Most of us have had someone close to us die. It leaves an empty space somewhere inside us that can never be refilled and the eternal longing that that person, who was once always there in the same way as the sun, the moon and the stars are always there, was still with us. How we behave after someone's death depends on our character, our relationship with the deceased, what is happening in our life, but also on our culture and the part of the world we live in.
In Western cultures it is common to visit the grave occasionally, perhaps on the anniversary of the dead person's birthday, or maybe of their death. The tradition is for anyone who does this to show their respect by standing at the grave with a long face and placing some flowers. Tears may also be shed. Any sort of laughter or merriment would be inappropriate. In the Philippines tears are also shed by some but there are other aspects of their rememberance traditions that would seem bizarre, almost outlandish to Westerners.
"It used to be a huge party in the cemetery," a policewoman told me outside the Nueva Valencia municipal cemetery on the island of Guimaras. The date is November 1st, All Saints' Day. "It would go on for two days starting on October 31st. People would have barbecues, dancing, drinking, a real fiesta, you know! But now it's all banned because sometimes fights used to start because of the alcohol. Some private cemeteries still have the party but this one is public so we can't. We have to have it in the Municipal Hall now. You should come, it'll be great fun, everyone has to wear a Halloween costume!"
I walked into the cemetery feeling somewhat self-conscious, not knowing what to expect and worried that I might be intruding. It was a maze of alleys and courtyards, the walls formed by stacks on whitewashed concrete coffins, one built on top of the other. In front of one a family with several small children stood, chatting and laughing, several of them holding umbrellas as protection against the sun. "Hello, Joe!" a couple of teenagers shouted as I walked past, putting me more at ease. Joe seems to be a general name that some Filipinos ascribe to foreigners. At another tomb a man knelt, carefully repainting the front, making sure that every inch was left the purest white but not a drop spilled on the name plaque. At the next a young couple stood, arm in arm, crying. They were staring at a grave with no plaque, just a short scrawled message in the type of pen used to write on white boards at schools, an entire life summed up in thick black ink.

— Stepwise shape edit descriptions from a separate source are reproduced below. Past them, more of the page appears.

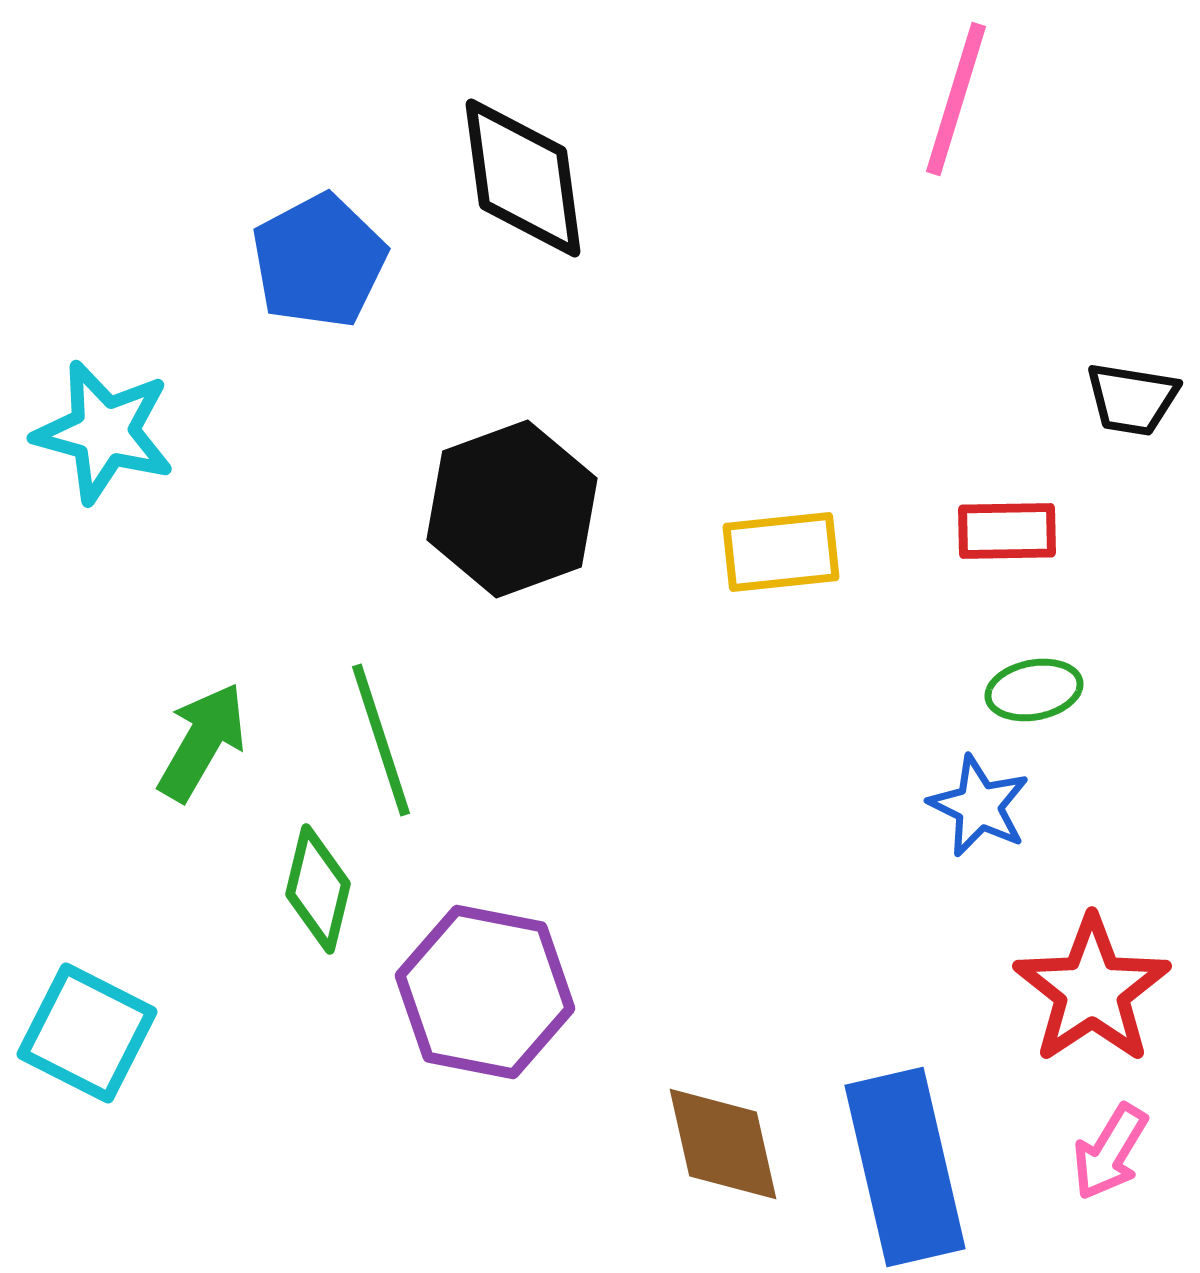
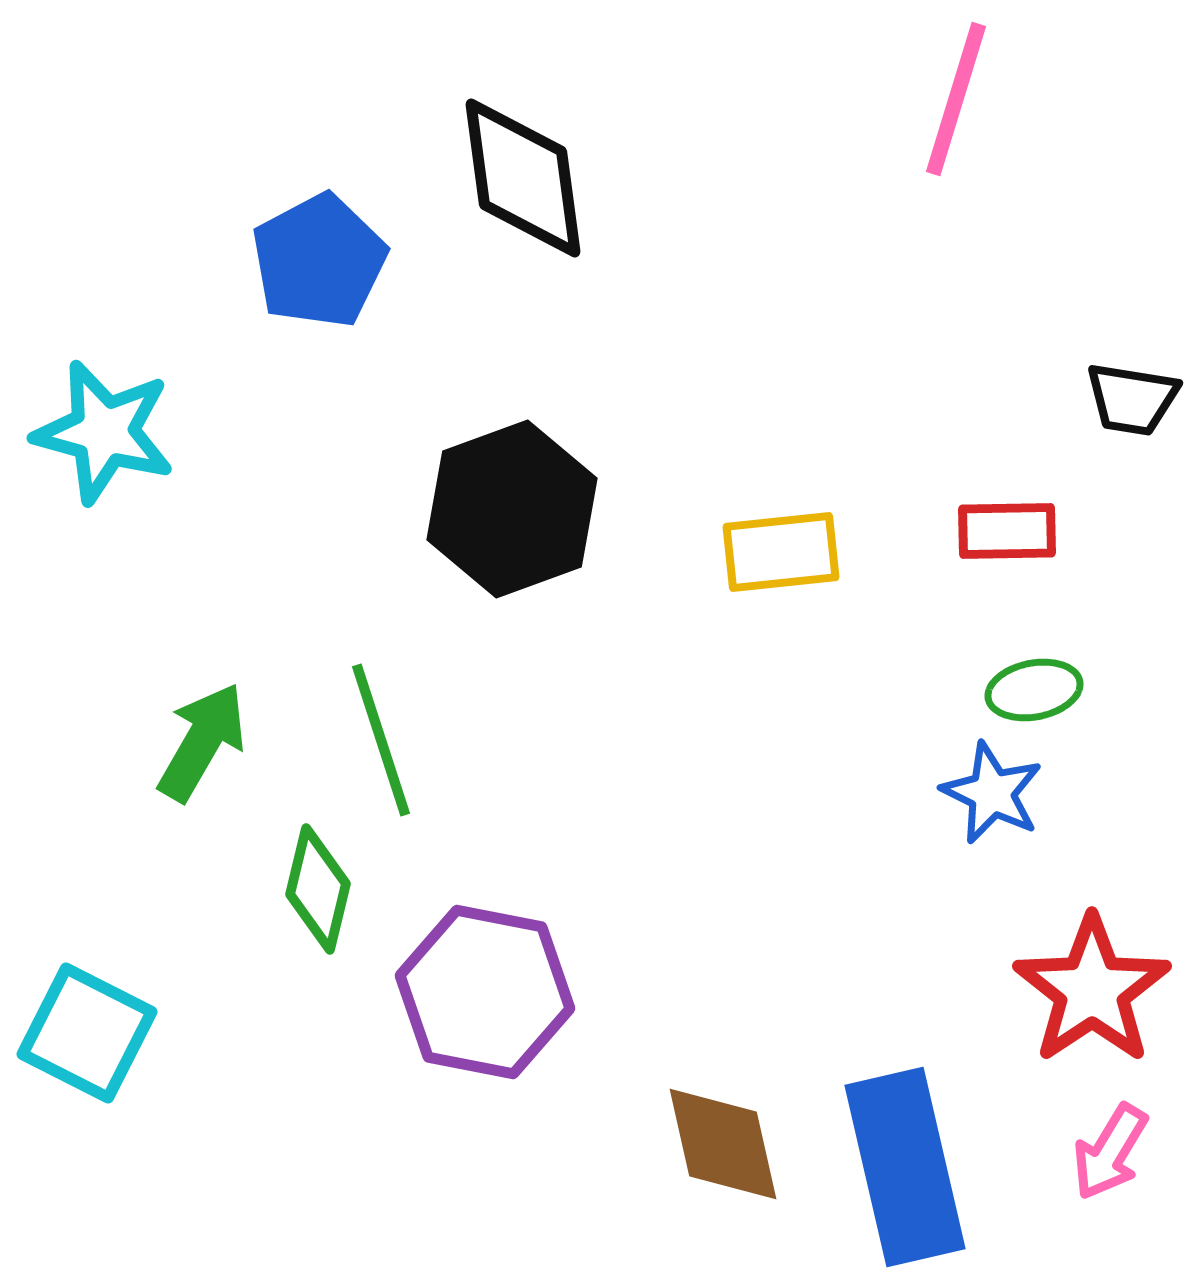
blue star: moved 13 px right, 13 px up
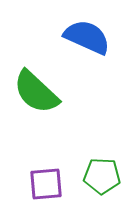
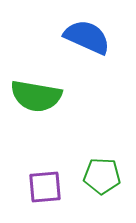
green semicircle: moved 4 px down; rotated 33 degrees counterclockwise
purple square: moved 1 px left, 3 px down
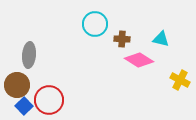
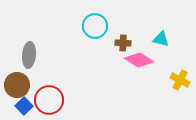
cyan circle: moved 2 px down
brown cross: moved 1 px right, 4 px down
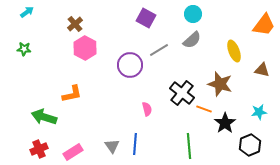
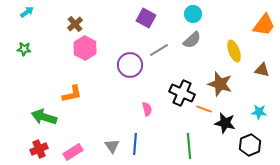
black cross: rotated 15 degrees counterclockwise
cyan star: rotated 14 degrees clockwise
black star: rotated 25 degrees counterclockwise
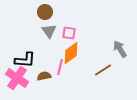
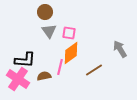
brown line: moved 9 px left
pink cross: moved 1 px right, 1 px down
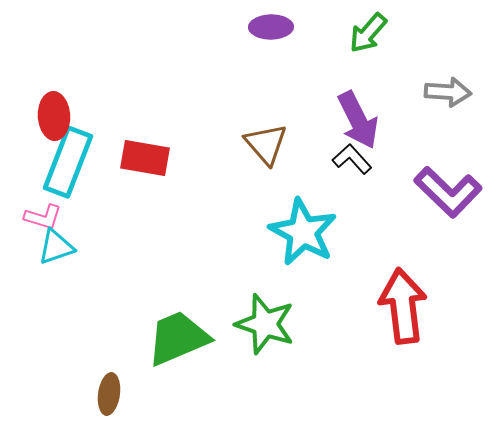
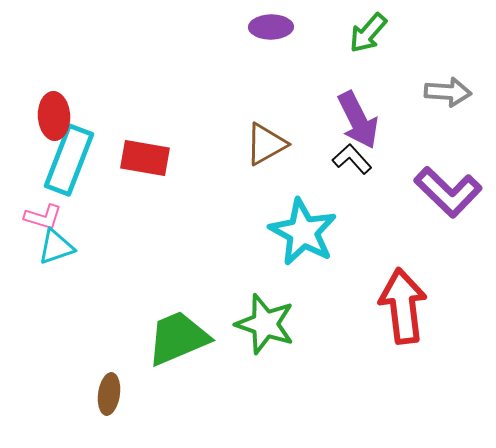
brown triangle: rotated 42 degrees clockwise
cyan rectangle: moved 1 px right, 2 px up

I sat down on the grass in the middle of the biggest open area and decided to people-watch. In the twenty minutes I spent there, the young couple were the only ones I saw crying. Everyone else smiled and waved at me, or tried to force their toddlers to smile and wave at me. Those who came in large groups were more often than not laughing. It seemed that while the party in this particular graveyard had been prohibited, the general feeling of the day as a celebration of the lives of the deceased, rather than a time to show sorrow at their departure, had continued.